24 Ocak 1980’de alınan kararlarla TL'nin değeri sert şekilde düşürüldü. Bu, ihracatı teşvik etmeyi amaçlıyordu.1 USD = yaklaşık 70 TL’den 90 TL’ye çıkarıldı (yaklaşık %30 devalüasyon). Sabit kurdan, kontrollü dalgalı kura geçişin ilk adımları atıldı.

Kur kontrollü, ancak her yıl TL’nin değeri düşürülüyordu. İthalat serbestleşmeye başladı, ama döviz hala kontrollüydü.

Askerî Yönetim ve Sıkı Para Politikası 1983e kadar sürdü. 1983 sonunda 1 USD ≈ 225 TL oldu. Enflasyon yılda %30–50 arasında seyretti.

1984–1987 yıllarında Özal’ın Serbest Piyasa Politikaları etkili oldu. Döviz alım-satımı serbestleşti.

İhracat teşvikleri ve özelleştirmeler arttı.

TL'nin serbest döviz piyasasında hızlı değer kaybı başladı.

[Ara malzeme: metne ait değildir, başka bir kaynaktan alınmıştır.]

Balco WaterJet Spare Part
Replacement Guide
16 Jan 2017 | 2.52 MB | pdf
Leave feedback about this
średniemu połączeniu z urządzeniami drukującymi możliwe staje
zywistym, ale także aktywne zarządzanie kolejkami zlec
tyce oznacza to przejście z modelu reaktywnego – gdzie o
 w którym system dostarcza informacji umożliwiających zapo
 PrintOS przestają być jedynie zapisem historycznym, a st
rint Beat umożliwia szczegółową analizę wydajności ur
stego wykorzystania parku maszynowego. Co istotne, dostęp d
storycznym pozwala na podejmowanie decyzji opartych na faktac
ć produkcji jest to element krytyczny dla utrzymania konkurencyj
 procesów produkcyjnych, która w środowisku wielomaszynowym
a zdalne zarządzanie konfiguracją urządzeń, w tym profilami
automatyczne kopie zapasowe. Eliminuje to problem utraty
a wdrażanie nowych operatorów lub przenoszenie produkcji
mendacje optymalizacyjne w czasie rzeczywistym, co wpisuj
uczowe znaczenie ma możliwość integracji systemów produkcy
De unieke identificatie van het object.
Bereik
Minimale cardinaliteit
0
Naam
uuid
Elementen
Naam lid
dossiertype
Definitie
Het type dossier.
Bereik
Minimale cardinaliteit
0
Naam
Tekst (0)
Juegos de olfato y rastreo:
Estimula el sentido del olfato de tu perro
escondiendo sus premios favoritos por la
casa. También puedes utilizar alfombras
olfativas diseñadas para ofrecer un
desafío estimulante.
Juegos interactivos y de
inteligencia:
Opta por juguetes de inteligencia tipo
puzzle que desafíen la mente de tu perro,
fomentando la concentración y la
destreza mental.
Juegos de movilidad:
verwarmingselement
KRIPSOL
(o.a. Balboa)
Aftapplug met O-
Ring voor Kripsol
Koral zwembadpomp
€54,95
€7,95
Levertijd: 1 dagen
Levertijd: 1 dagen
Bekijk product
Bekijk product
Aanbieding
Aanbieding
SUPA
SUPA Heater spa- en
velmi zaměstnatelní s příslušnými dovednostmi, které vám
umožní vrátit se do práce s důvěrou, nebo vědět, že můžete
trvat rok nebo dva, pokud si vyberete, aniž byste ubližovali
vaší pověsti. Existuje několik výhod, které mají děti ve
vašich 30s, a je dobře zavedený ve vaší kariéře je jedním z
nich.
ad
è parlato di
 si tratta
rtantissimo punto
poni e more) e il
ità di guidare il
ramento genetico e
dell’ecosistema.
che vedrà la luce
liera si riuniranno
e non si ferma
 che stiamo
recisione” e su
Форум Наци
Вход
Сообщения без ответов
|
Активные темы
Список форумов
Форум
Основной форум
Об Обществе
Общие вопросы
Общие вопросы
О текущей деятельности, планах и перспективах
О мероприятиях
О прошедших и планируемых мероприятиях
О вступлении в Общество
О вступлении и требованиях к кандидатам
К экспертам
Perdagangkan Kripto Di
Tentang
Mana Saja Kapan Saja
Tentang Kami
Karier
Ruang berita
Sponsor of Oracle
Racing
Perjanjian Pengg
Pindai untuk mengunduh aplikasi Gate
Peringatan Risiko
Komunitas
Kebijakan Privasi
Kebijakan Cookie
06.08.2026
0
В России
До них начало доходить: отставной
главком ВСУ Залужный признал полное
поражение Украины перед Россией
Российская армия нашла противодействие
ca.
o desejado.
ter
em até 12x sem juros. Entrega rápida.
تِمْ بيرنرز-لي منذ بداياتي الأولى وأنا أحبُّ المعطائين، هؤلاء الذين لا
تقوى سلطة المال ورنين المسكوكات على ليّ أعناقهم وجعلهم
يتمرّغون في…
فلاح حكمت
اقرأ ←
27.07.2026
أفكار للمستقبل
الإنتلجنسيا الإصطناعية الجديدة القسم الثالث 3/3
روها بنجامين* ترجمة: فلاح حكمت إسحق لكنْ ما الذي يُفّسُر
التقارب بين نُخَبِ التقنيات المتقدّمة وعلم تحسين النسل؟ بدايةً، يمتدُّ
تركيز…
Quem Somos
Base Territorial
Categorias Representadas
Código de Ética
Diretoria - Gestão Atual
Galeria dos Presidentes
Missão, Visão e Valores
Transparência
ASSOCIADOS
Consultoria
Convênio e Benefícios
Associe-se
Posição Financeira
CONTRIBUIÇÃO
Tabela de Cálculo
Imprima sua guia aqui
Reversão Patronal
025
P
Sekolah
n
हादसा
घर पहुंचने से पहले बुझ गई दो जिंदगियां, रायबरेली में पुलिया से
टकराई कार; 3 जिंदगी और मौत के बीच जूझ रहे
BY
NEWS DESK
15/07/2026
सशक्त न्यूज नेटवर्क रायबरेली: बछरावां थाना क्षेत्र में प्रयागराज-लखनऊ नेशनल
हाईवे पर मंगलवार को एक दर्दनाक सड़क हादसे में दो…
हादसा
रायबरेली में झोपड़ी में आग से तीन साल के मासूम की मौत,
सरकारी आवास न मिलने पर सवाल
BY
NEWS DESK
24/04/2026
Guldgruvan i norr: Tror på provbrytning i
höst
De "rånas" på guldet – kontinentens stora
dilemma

1985 yılında serbest döviz kuru uygulamasına geçildi. TL, artık piyasa tarafından belirlenen bir kurla işlem görüyordu. Bu durum döviz karşısında TL’nin hızla erimesine neden oldu. Bu arada Türkiye içinde döviz kullanımı yasaklanmıştı.

1988–1990 yılları arsında Yüksek Enflasyon, TL’nin Hızlı Erimesi döneme damga vurdu.

Enflasyon %60'lara dayandı. Faizler ve fiyatlar sürekli arttı.

1990 yılı sonunda 1 USD ≈ 2.500 TL’ye ulaştı. Hatta tabloda görüldüğü gibi yıl sonu 2.927 değeriyle 3000leri gördü diyebiliriz.

Paradaki sıfırların sürekli artışı, ancak değer düşüşü bu dönemin göstergesi oldu. Özal’ın ekonomi yönetimi bize ne kazandırdı diye bir kez daha düşünmek gerekiyor sanırım. Bir sonraki seyrüseferde 90lı yılları Özal’ın İktidarının izlerini, TL’nin üzerinden takip etmeye devam edeceğim.